Camera IconCarli Beange, with twins front Charlotte Hayes and Hayden Hayes and back Hazel Zuideveld and Nathanael Trif, who heads the Midwifery Birthing Centre (MBC) at Bentley Health Service (BHS), has been crowned Midwife of the Year. Credit: Andrew Ritchie/The West Australian

Carli Beange has been crowned Australia’s best midwife.

But plenty of families in the southern suburbs have known this for a long time.

“There’s a family in Kelmscott where I’ve delivered all five of the siblings in that family,” Ms Beange told The West after receiving the prestigious award during the Australian College of Midwives’ National Conference.

“And it’s just fantastic that Armadale and Bentley have facilitated that continuity across the lifetime for that woman rather than just in one pregnancy.”

That continuity is a passion for Ms Beange, who heads the Midwifery Birthing Centre at Bentley Health Service.

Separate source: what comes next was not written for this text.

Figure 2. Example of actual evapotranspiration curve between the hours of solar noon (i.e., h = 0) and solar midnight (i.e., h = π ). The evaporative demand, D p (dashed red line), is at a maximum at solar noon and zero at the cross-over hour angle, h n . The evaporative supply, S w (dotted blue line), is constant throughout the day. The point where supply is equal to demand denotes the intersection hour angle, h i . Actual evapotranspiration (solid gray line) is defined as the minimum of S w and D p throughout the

She received the Australian Midwife of the Year 2025 honour for her ground-breaking efforts to set up the State’s first midwife-led maternity service.

Carli Beange, pictured with Hazel Zuideveld, has been crowned Midwife of the Year.
Camera IconCarli Beange, pictured with Hazel Zuideveld, has been crowned Midwife of the Year. Credit: Andrew Ritchie/The West Australian

The Australian College of Midwives recognised Ms Beange for exceptional leadership skills and her “transformative role” in WA’s maternity care landscape, by helping set up the Midwifery Birthing Centre.

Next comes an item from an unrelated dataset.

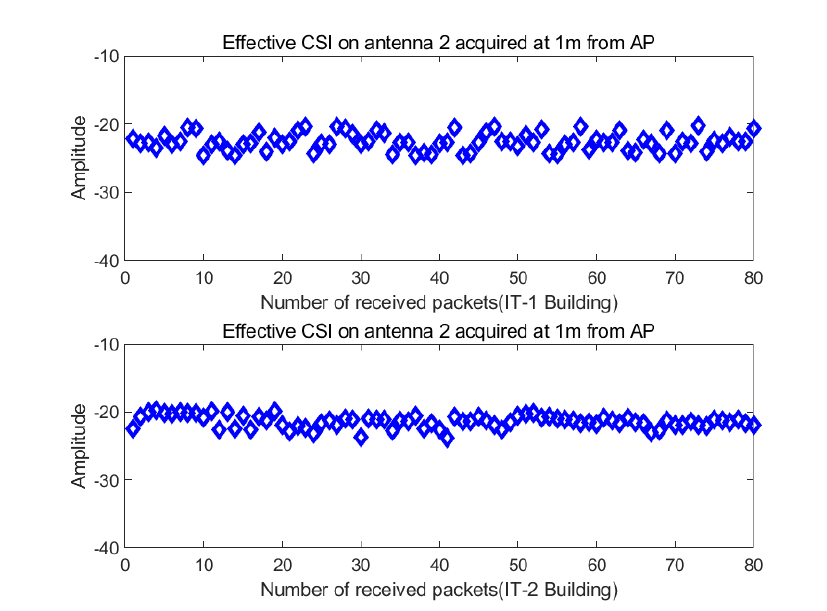
Figure 12. CSI effective values obtained on antenna 2 in different indoor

In a first for public hospitals in WA, the centre, opened in 2024, is the State’s first fully endorsed midwife-led maternity service.

It allows mums-to-be to have the same midwife through their whole journey, often leading to better outcomes for women and their babies.

“This award is an absolute honour and a privilege, because this honour came from my peers in midwifery, so it’s incredibly special to me and I was up against other excellent finalists,” she said.

Ms Beange has been a midwife for 20 years but said being present at a birth still makes her smile every day.

“I’m grateful to be given the opportunity to set up the midwifery birth centre because I really feel like that moves midwifery forward and it cements our place as the primary carers for women in their birthing journeys from conception to eight weeks postpartum,” she said.